Chapter 4 is where I think Henry’s argument is the weakest. He tries to show here that, based on the sutures already performed, only an understanding of political resistance grounded in J.S. Mill’s non- normative concept of ‘genius’ is adequate. This concept is supposed to valorise the attempts of individuals to engage with their political situation in a way that makes the most sense to them, exercising along the way both creativity and openness in their approach. Henry defines it accordingly, as ‘a function that all individuals can express, which facilitates individuals developing both themselves to the best of their ability and an awareness sensitive to social challenges that might occur’ (195). Henry also devotes significant effort in this chapter to proving that Deleuze’s philosophy lends itself best to a utilitarian ethics. I was left with the impression from these passages that ethics, for Henry, amounts only to the centuries-old debates between deontologists and utilitarians. Greater familiarity with contemporary ethics might show Henry that his use of Mill is not at all utilitarian, but is virtue-ethicist, and that Deleuze and moral particularism were practically made for each other. Moral particularism is neither deontological nor utilitarian, but maintains, like Deleuze, that what is good cannot be determined universally or outside of a concrete situation. Indeed, there is something profoundly un-Deleuzian in Henry’s celebration of consequences over principles in ethics (199), whereas a Deleuzian perspective might better maintain the fluidity of their value relative to the demands of a situation. For a Deleuzian, sometimes principles will guide us the right way, and sometimes consequences will.

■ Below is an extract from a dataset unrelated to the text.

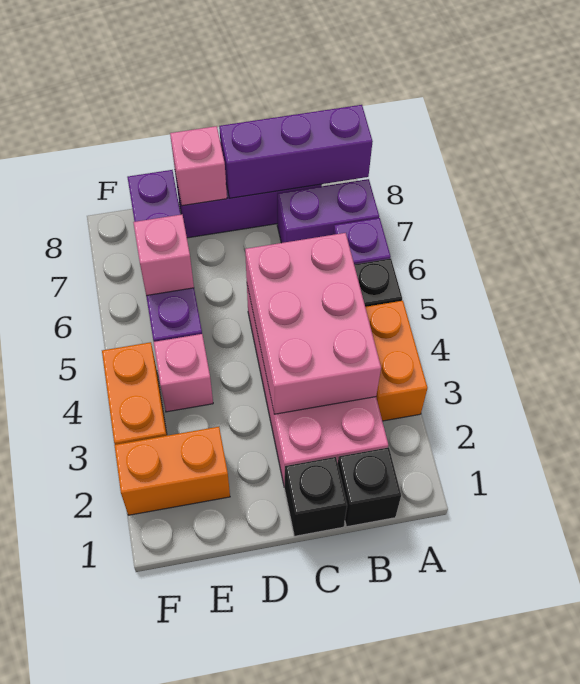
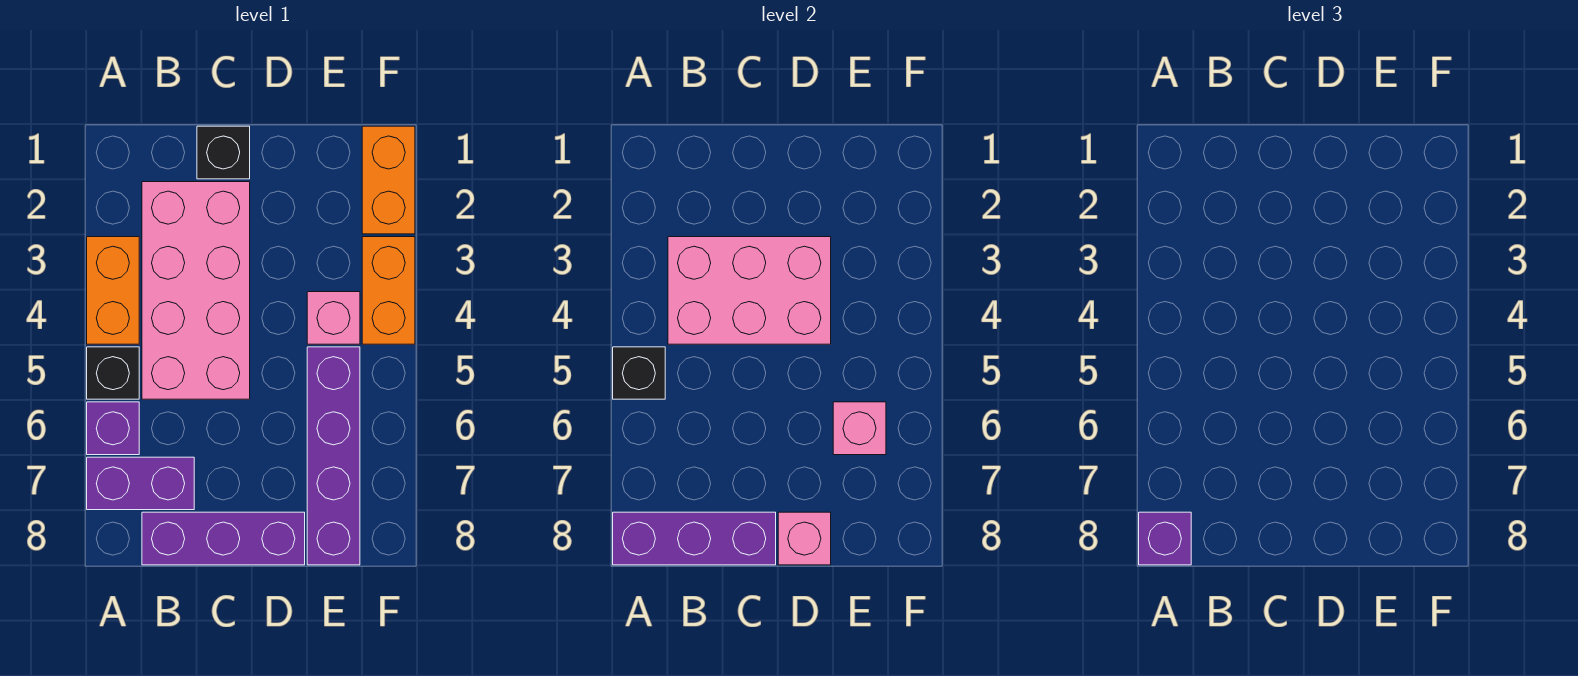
none -> purple brick A8 level 3
black brick B1 level 1 -> black brick A5 level 2
pink brick B3:C5 level 2 -> pink brick B3:D4 level 2
orange brick E2:F2 level 1 -> orange brick F1:F2 level 1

By the end of the book there remain several unresolved tensions which a further work might attempt to address. Primary among these is the apparent contradiction between Henry’s pioneering project of circumscribing ethical practices of resistance under the auspices of Mill’s ideal of genius, and his non-judgemental attitude toward the plurality of putative practices of resistance. About the latter, he has the following to say: ‘there is no suggestion that Nietzsche’s bird of prey is morally superior to the lamb, and indeed there is no comparison of one against the other. … The bird of prey will be itself, as the lamb will be a lamb’ (213). Should genius be as Henry understands it, does it not thereby negate the view that moral comparisons of individuals are pointless? Certainly, as Henry insists, ‘genius is not a regulative dogma by which to comparatively appraise an individual’s course of action. Rather, genius is an impetus, a necessary corollary to ethical action that demands of individuals that their actions are oriented to actively develop themselves’ (195). Yet within the ambit of genius, it may still make sense to say that, with respect to the particularities of individual lives, some individual has better engaged in ethical political resistance than has another; what Henry’s addition here really requires is that we build greater sensitivity to individual circumstances into our ethical comparative norms. Lastly, should we take such a permissive stance towards political resistance, it becomes difficult to adjudicate between effective and ineffective practices of resistance, only inventive and banal ones. However, such a distinction is imperative to make, and a greater sympathy to Badiou’s philosophy, in which it is a central theme, could certainly help to establish it. In the end, Henry’s highly ambitious work deserves to be praised for all of its novelty, incisiveness and rigour; but the occasional over-zealousness leads Henry to stumble in places as well, leading in the end to an overly-permissive view of political resistance.